Creating a study package
Gowtham A. Rao
2024-09-30
Source:vignettes/CreatingAStudyPackage.Rmd
CreatingAStudyPackage.Rmd
Introduction
There are currently two approaches to run Cohort Diagnostics. - Embed in an OHDSI study package, where all the cohort definitions are stored as part of that study package, or - WebAPi mode - where cohort diagnostics dynamically pulls the cohort definition from a webapi instance. WebAPI is the backend of the OHDSI ATLAS application, allowing programmatic access to the cohort definitions created in ATLAS.
This vignette describes how to create a self contained shareable study package that can execute cohort diagnostics on a given set of cohort definitions. This is the recommended mode to run CohortDiagnostics for a study.
In this vignette, you will learn how to - use the Cohort Diagnostics template package - Hydrate the template package with the cohort definitions you want to diagnose. - Execute the diagnostics on one or more data sources. - Review the result set using the Diagnostics Explorer R shiny app of Cohort Diagnostics - (optional) Submit the results of your cohort diagnostics to the OHDSI Phenotype library.
Assumptions:
- You have a set of valid cohort definition sql files (in parameterized OHDSI Sql format) that you want to run diagnostics on, or you are able to export cohort definitions that you want to diagnose from Atlas by using the export tab within cohort definition module of Atlas or using ROhdsiWebApi as described here.
- You have access to person level data in OMOP CDM V5.x + format on a database, are able to execute and instantiate cohorts in cohort tables (i.e. you have access to a schema in the same database with Create, Read, Update, Delete privileges.)
Creating the study package
The cohorts to diagnose should have two attributes to them.
- id: A unique integer identifier for the cohort you are diagnosing. If you created your cohort using atlas, this is your atlas id.
- cohortName: The unique string name for your cohort. Usually it is the same as your Atlas cohort name, but it can be any name you wish to identify your cohort. This name will be used to display your cohort in the Diagnostics Explorer shiny app.
Example:
id | cohortName |
---|---|
17561 | [PL 4112853001] Malignant tumor of breast referent concept incident cohort: First occurrence of referent concept + descendants with >=365d prior observation |
option A: Using Hydra and ROhdsiWebApi
Note: this option is required Hydra 0.3, as of writing this document that version of Hydra is in develop branch.

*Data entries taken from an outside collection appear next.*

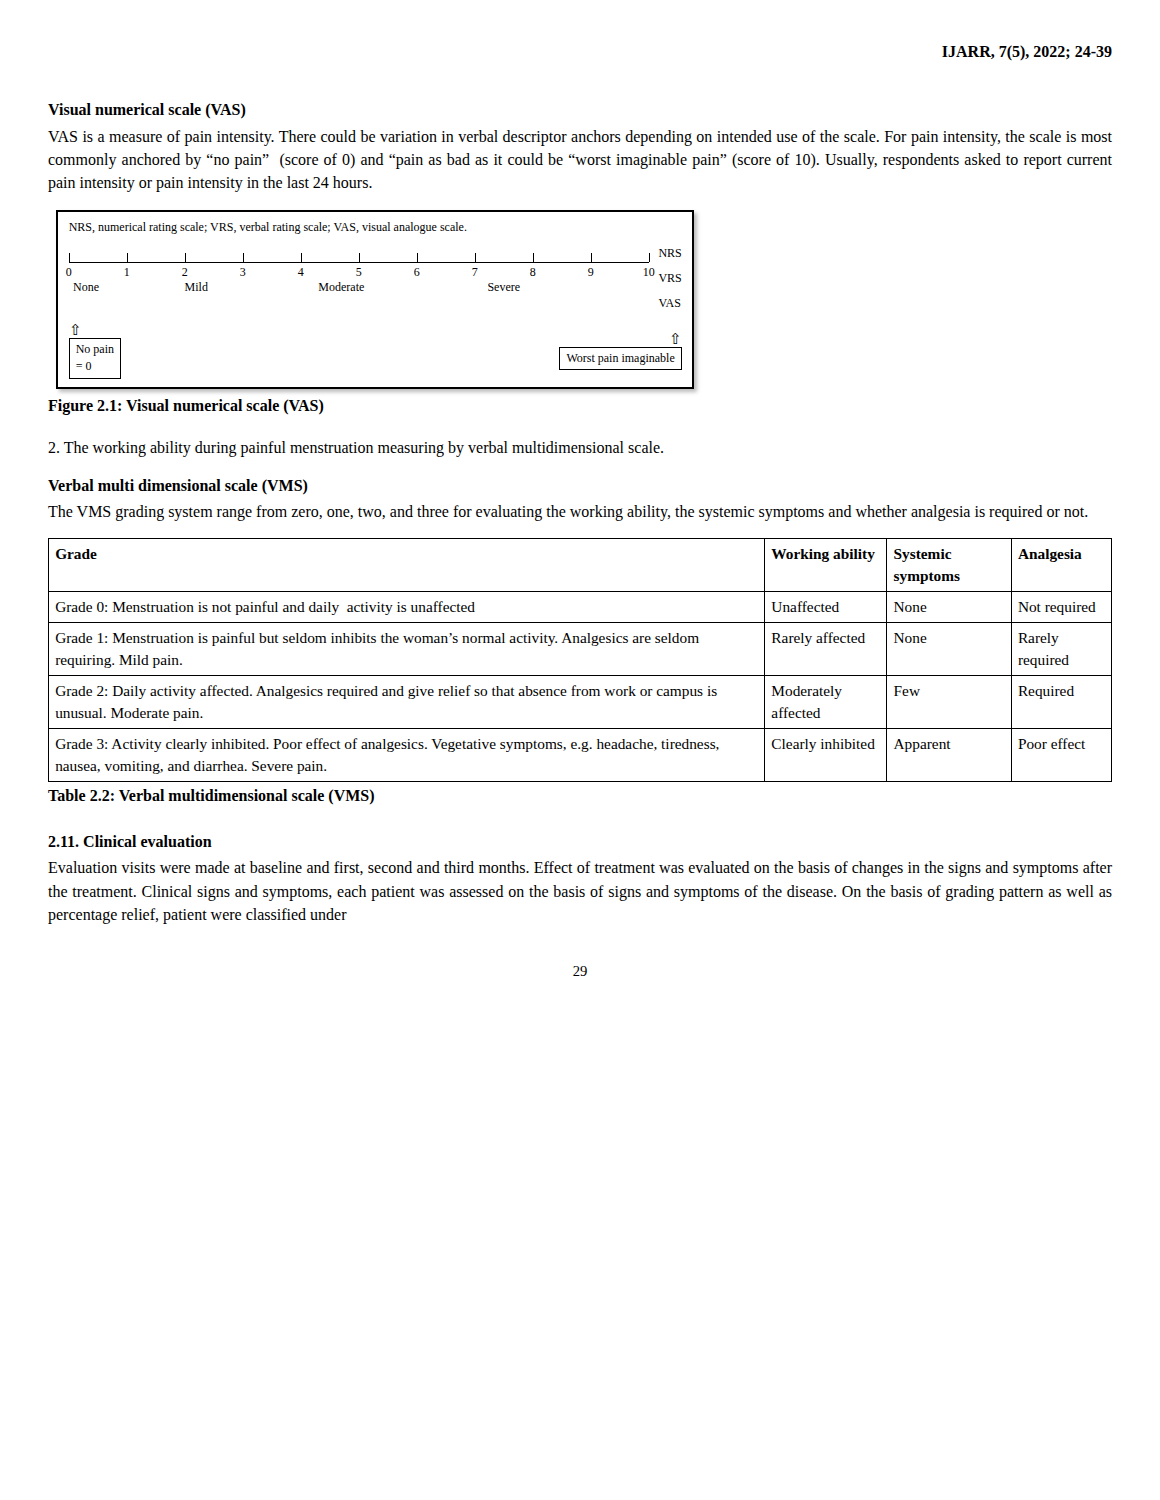IJARR, 7(5), 2022; 24-39
Visual numerical scale (VAS)
VAS is a measure of pain intensity. There could be variation in verbal descriptor anchors depending on intended use of the scale. For pain intensity, the scale is most commonly anchored by “no pain” (score of 0) and “pain as bad as it could be “worst imaginable pain” (score of 10). Usually, respondents asked to report current pain intensity or pain intensity in the last 24 hours.
NRS, numerical rating scale; VRS, verbal rating scale; VAS, visual analogue scale.
0 1 2 3 4 5 6 7 8 9 10
None Mild Moderate Severe
NRS
VRS
VAS
⇧
No pain
= 0
⇧
Worst pain imaginable
Figure 2.1: Visual numerical scale (VAS)
2. The working ability during painful menstruation measuring by verbal multidimensional scale.
Verbal multi dimensional scale (VMS)
The VMS grading system range from zero, one, two, and three for evaluating the working ability, the systemic symptoms and whether analgesia is required or not.
| Grade | Working ability | Systemic symptoms | Analgesia |
| --- | --- | --- | --- |
| Grade 0: Menstruation is not painful and daily activity is unaffected | Unaffected | None | Not required |
| Grade 1: Menstruation is painful but seldom inhibits the woman’s normal activity. Analgesics are seldom requiring. Mild pain. | Rarely affected | None | Rarely required |
| Grade 2: Daily activity affected. Analgesics required and give relief so that absence from work or campus is unusual. Moderate pain. | Moderately affected | Few | Required |
| Grade 3: Activity clearly inhibited. Poor effect of analgesics. Vegetative symptoms, e.g. headache, tiredness, nausea, vomiting, and diarrhea. Severe pain. | Clearly inhibited | Apparent | Poor effect |
Table 2.2: Verbal multidimensional scale (VMS)
2.11. Clinical evaluation
Evaluation visits were made at baseline and first, second and third months. Effect of treatment was evaluated on the basis of changes in the signs and symptoms after the treatment. Clinical signs and symptoms, each patient was assessed on the basis of signs and symptoms of the disease. On the basis of grading pattern as well as percentage relief, patient were classified under
29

The skeleton cohort diagnostics study package is here. A skeleton package is a special package that is designed to be used with Hydra. The input for Hydra is study a specifications file (in json format). Example is here.
# please ensure you have the latest version of Hydra. As of 08/13/2021 - CohortDiagnostics support for Hydra is still in develop branch.

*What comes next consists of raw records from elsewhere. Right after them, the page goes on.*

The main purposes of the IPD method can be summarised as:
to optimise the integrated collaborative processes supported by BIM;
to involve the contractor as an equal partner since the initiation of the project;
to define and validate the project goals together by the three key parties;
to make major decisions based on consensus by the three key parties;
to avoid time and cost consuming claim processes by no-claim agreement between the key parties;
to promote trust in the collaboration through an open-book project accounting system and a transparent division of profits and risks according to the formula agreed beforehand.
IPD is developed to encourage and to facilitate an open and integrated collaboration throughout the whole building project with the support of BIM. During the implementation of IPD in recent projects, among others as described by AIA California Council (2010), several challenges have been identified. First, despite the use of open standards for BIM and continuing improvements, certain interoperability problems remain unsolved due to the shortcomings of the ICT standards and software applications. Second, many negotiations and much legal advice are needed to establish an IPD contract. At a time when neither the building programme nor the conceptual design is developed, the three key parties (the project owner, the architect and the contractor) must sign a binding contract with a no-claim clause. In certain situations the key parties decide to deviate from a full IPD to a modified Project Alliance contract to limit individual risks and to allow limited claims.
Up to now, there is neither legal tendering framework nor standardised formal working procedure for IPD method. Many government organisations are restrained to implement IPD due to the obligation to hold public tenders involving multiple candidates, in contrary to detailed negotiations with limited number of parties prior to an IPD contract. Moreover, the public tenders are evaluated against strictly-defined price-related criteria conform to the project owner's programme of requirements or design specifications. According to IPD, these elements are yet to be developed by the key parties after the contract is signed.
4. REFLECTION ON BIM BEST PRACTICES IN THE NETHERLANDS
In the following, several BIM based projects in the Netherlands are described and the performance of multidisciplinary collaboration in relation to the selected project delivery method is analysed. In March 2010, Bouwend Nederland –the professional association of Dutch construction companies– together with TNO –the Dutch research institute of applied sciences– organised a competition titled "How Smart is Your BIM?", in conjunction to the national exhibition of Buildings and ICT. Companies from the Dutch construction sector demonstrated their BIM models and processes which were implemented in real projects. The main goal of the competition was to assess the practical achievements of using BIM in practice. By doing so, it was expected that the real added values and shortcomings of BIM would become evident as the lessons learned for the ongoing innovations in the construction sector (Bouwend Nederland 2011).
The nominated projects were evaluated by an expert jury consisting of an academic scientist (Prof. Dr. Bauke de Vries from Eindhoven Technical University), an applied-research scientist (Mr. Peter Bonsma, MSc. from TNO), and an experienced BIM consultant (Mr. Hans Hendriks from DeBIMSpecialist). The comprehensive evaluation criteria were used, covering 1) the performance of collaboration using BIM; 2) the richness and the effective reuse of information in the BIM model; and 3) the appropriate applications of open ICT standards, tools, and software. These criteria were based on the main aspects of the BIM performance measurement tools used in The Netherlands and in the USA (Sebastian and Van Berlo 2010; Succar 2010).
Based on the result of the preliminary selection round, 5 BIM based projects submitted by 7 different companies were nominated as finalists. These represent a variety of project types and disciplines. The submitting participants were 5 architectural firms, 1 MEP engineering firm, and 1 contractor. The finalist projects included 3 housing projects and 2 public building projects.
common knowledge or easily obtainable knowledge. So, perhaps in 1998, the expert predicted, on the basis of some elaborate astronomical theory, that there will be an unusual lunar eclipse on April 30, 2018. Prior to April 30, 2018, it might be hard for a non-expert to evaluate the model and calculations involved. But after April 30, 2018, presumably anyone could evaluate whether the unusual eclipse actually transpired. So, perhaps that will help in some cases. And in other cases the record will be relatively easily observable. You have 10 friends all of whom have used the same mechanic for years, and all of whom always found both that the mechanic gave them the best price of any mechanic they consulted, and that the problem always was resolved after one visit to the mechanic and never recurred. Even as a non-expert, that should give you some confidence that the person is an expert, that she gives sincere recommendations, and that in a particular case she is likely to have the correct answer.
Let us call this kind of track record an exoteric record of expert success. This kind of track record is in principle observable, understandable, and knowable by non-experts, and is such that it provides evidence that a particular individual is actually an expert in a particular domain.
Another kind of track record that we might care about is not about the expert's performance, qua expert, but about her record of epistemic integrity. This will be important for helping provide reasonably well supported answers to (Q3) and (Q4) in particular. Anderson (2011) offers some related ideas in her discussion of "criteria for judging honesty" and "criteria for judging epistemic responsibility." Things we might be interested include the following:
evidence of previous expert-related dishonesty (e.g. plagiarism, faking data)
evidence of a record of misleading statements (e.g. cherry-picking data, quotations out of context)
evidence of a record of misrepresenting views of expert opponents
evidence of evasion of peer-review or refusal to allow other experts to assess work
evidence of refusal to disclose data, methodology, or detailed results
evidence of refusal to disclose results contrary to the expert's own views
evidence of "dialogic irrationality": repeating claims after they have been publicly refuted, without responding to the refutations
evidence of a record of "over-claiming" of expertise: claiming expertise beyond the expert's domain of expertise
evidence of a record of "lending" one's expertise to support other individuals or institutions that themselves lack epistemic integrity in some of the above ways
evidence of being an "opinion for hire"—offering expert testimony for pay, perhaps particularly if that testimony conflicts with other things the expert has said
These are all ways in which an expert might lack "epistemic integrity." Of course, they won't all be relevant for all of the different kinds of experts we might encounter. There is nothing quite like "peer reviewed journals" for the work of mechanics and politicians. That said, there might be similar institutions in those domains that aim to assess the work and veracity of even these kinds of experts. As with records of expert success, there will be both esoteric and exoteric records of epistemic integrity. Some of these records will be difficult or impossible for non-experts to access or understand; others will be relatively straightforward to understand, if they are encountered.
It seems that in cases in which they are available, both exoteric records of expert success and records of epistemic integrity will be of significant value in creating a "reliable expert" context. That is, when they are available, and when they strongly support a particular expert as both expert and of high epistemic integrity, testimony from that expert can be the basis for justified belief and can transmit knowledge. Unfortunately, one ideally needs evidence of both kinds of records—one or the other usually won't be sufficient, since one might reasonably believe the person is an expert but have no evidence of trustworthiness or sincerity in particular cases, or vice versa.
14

# please check hydra release notes and update hydra
remotes::install_github("OHDSI/Hydra", ref = "develop")
outputFolder <- "d:/temp/output" # location where you study package will be created
########## Please populate the information below #####################
version <- "v0.1.0"
name <- "Thrombosis With Thrombocytopenia Syndrome cohorts - an OHDSI network study"
packageName <- "ThrombosisWithThrombocytopeniaSyndrome"
skeletonVersion <- "v0.0.1"
createdBy <- "rao@ohdsi.org"
createdDate <- Sys.Date() # default
modifiedBy <- "rao@ohdsi.org"
modifiedDate <- Sys.Date()
skeletonType <- "CohortDiagnosticsStudy"
organizationName <- "OHDSI"
description <- "Cohort diagnostics on Thrombosis With Thrombocytopenia Syndrome cohorts."
library(magrittr)
# Set up
baseUrl <- Sys.getenv("baseUrl")
# if you have security enabled, please authorize the use - example below
# ROhdsiWebApi::authorizeWebApi(baseUrl, 'windows')
cohortIds <- c(
22040,
22042,
22041,
22039,
22038,
22037,
22036,
22035,
22034,
22033,
22031,
22032,
22030,
22028,
22029
)
################# end of user input ##############
webApiCohorts <- ROhdsiWebApi::getCohortDefinitionsMetaData(baseUrl = baseUrl)
studyCohorts <- webApiCohorts %>%
dplyr::filter(.data$id %in% cohortIds)
# compile them into a data table
cohortDefinitionsArray <- list()
for (i in (1:nrow(studyCohorts))) {
cohortDefinition <-
ROhdsiWebApi::getCohortDefinition(
cohortId = studyCohorts$id[[i]],
baseUrl = baseUrl
)
cohortDefinitionsArray[[i]] <- list(
id = studyCohorts$id[[i]],
createdDate = studyCohorts$createdDate[[i]],
modifiedDate = studyCohorts$createdDate[[i]],
logicDescription = studyCohorts$description[[i]],
name = stringr::str_trim(stringr::str_squish(cohortDefinition$name)),
expression = cohortDefinition$expression
)
}
tempFolder <- tempdir()
unlink(x = tempFolder, recursive = TRUE, force = TRUE)
dir.create(path = tempFolder, showWarnings = FALSE, recursive = TRUE)
specifications <- list(
id = 1,
version = version,
name = name,
packageName = packageName,
skeletonVersion = skeletonVersion,
createdBy = createdBy,
createdDate = createdDate,
modifiedBy = modifiedBy,
modifiedDate = modifiedDate,
skeletonType = skeletonType,
organizationName = organizationName,
description = description,
cohortDefinitions = cohortDefinitionsArray
)
jsonFileName <- paste0(file.path(tempFolder, "CohortDiagnosticsSpecs.json"))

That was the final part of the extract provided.